Consegna 1: Elenca, nell'ordine in cui compaiono, la prima parola di ciascuna frase dell'estratto sugli archivi digitali dei giornali.
Consegna 2: Cita fedelmente il passo dell'estratto sugli archivi digitali dei giornali da "Negli archivi digitali" fino a "questione della privacy.", comprese queste ultime parole.
Consegna 3: Prosegui il testo sugli archivi digitali dei giornali a partire dalla sua ultima frase.

Estratto:
·····
Negli archivi digitali dei giornali si trovano le storie di milioni di persone, da quelle più note a quelle comuni, accomunate dall’essere finite almeno una volta sulle pagine delle notizie. Questo enorme patrimonio di dati personali, che va oltre i semplici articoli, è ora al centro di un acceso dibattito. Il motivo? Un accordo tra il Gruppo Gedi e OpenAI che potrebbe usare questi contenuti per alimentare sistemi di intelligenza artificiale. Una prospettiva che ha fatto scattare più di un campanello d’allarme, soprattutto per la questione della privacy.
·····
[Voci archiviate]
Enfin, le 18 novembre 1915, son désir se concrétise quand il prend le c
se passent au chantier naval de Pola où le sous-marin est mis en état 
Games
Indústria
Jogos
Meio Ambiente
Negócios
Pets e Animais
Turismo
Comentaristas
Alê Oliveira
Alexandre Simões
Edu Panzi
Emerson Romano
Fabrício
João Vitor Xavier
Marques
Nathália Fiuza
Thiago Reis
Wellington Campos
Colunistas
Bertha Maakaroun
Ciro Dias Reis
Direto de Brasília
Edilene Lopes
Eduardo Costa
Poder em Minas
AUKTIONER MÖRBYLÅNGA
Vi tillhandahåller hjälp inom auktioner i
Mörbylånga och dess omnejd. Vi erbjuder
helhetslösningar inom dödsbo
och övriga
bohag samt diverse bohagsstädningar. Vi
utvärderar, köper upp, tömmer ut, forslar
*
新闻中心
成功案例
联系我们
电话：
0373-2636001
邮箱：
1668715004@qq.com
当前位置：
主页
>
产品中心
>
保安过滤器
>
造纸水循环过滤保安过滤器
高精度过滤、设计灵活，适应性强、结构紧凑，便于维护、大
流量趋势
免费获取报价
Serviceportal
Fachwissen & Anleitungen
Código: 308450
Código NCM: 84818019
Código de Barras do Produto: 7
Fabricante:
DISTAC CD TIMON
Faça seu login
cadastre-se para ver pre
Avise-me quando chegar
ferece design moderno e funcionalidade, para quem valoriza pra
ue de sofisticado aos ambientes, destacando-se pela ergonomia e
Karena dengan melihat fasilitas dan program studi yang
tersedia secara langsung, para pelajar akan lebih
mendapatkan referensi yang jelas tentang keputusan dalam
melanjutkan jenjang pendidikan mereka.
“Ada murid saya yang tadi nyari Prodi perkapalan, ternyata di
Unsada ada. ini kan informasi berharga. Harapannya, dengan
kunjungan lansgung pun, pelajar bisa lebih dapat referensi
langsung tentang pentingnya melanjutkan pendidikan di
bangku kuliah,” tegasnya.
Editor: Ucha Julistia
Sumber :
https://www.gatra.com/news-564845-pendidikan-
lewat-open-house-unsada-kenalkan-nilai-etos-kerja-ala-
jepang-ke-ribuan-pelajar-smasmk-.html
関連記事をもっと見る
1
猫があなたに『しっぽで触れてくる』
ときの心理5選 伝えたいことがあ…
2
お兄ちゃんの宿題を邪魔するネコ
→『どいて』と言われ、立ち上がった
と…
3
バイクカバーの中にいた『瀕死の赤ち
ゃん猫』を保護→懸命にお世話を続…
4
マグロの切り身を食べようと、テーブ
·····
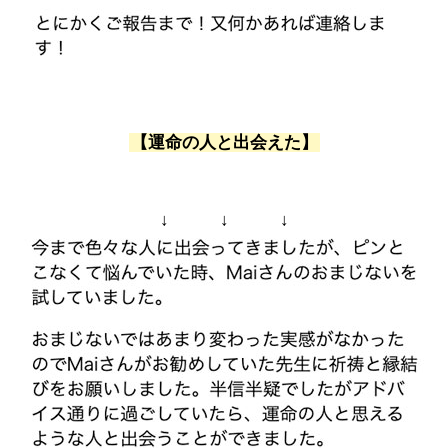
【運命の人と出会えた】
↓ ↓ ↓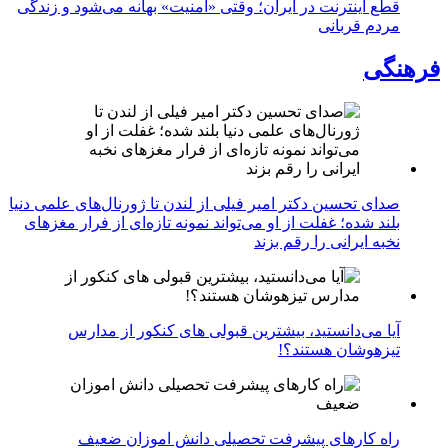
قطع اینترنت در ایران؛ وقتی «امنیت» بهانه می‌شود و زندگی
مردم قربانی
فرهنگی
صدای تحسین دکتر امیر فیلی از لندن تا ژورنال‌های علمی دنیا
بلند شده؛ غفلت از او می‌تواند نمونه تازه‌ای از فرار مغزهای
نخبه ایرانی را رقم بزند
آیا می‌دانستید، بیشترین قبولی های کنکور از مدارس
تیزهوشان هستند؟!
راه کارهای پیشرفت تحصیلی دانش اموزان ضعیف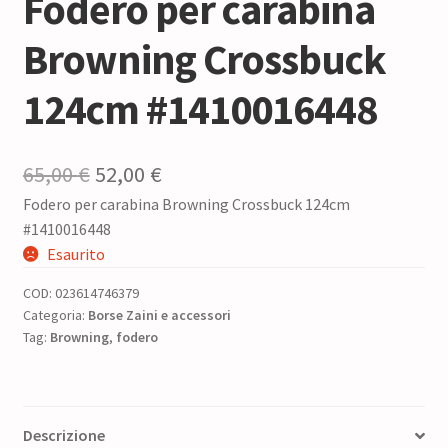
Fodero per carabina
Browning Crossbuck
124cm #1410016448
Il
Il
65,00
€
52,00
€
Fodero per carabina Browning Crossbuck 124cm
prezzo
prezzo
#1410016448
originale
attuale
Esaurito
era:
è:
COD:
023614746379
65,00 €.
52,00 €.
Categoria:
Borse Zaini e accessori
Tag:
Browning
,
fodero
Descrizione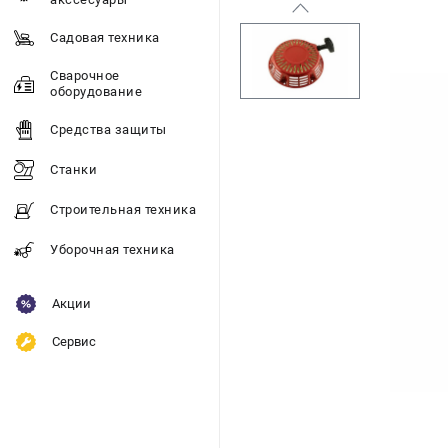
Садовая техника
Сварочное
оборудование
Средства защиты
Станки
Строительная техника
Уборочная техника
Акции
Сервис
·····
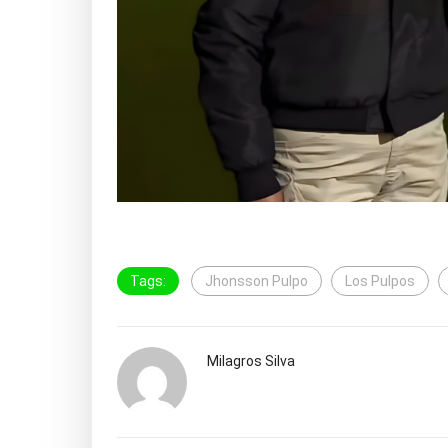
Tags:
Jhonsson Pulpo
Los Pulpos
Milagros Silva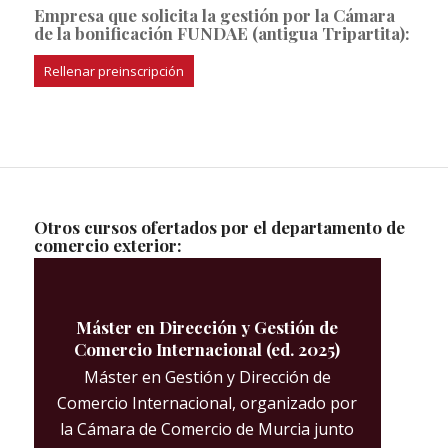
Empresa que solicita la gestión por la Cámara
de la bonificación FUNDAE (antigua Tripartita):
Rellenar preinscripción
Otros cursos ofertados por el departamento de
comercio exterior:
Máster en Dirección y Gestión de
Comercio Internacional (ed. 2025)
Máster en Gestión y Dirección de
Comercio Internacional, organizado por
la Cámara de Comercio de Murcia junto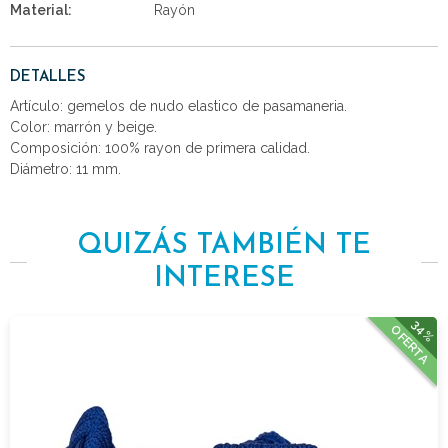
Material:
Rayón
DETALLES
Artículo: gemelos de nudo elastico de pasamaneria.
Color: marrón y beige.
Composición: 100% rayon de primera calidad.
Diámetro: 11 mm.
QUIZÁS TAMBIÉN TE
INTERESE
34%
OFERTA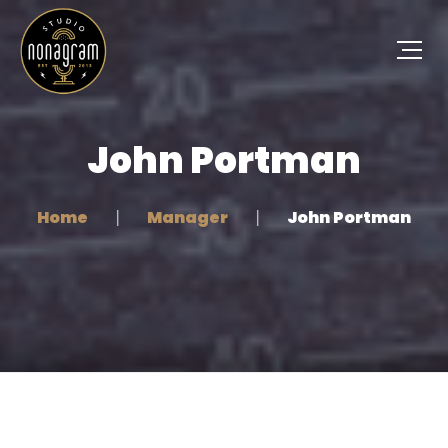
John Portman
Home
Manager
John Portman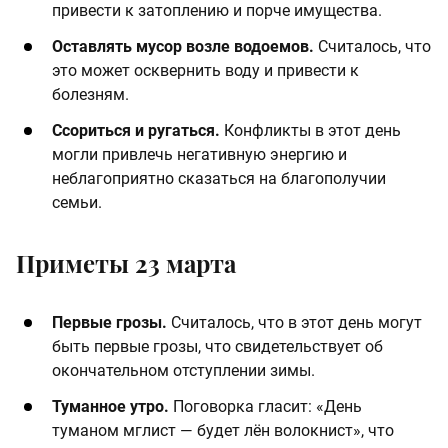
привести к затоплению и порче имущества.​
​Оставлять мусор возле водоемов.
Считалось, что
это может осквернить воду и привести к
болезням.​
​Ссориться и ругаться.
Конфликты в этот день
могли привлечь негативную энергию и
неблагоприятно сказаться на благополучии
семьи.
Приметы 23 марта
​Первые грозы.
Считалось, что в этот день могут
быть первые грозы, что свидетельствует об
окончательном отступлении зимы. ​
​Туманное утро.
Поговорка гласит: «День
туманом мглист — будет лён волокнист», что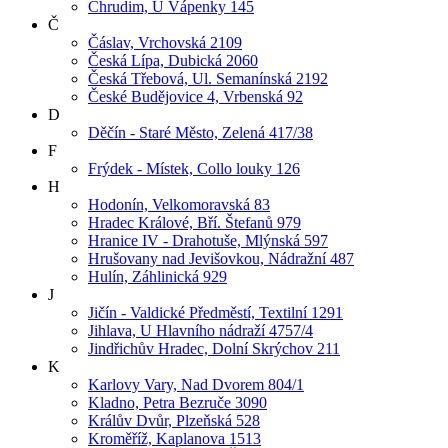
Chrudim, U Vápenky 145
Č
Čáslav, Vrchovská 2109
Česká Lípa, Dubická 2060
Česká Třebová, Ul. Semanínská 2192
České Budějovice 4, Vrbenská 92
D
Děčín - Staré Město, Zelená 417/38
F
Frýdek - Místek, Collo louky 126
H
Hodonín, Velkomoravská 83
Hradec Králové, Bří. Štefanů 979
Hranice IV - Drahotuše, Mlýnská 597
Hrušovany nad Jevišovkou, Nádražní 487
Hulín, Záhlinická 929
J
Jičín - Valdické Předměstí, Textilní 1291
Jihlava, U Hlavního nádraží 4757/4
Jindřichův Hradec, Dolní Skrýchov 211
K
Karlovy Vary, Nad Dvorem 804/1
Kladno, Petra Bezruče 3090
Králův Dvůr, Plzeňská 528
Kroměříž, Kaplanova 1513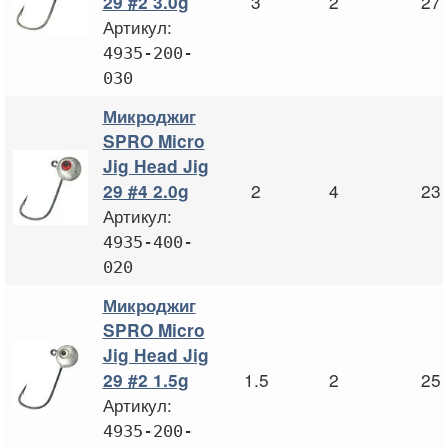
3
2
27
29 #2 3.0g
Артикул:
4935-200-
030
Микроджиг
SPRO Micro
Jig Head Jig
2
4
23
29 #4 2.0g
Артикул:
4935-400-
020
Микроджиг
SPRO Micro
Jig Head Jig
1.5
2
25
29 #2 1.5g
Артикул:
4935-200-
·····
Spazio risposta 1: Negli, Questo, Il, Un, Una

Spazio risposta 2:
Negli archivi digitali dei giornali si trovano le storie di milioni di persone, da quelle più note a quelle comuni, accomunate dall’essere finite almeno una volta sulle pagine delle notizie. Questo enorme patrimonio di dati personali, che va oltre i semplici articoli, è ora al centro di un acceso dibattito. Il motivo? Un accordo tra il Gruppo Gedi e OpenAI che potrebbe usare questi contenuti per alimentare sistemi di intelligenza artificiale. Una prospettiva che ha fatto scattare più di un campanello d’allarme, soprattutto per la questione della privacy.

Spazio risposta 3:
La partnership tra il Gruppo Gedi e OpenAI
Gedi, che pubblica giornali di spicco come Repubblica, La Stampa e HuffPost, ha coinvolto le sue società controllate, come Gedi News Network e Gedi Digital, in questo accordo. Ma non tutti sono convinti che sia una buona idea. Il Garante per la privacy ha deciso di indagare, per capire se questa collaborazione rispetti davvero le rigide norme europee sulla protezione dei dati personali. Il punto critico è che alcuni dei dati trattati potrebbero essere sensibili, per esempio quelli legati a questioni giudiziarie, che il Regolamento europeo (noto come GDPR) tutela in modo particolare.
Il Garante ha già inviato un avvertimento a Gedi, evidenziando che condividere questi contenuti potrebbe violare le leggi europee. Non è solo una questione di norme: la gestione scorretta dei dati potrebbe minare la fiducia del pubblico nei confronti delle testate, e nessuno vuole un calo di credibilità.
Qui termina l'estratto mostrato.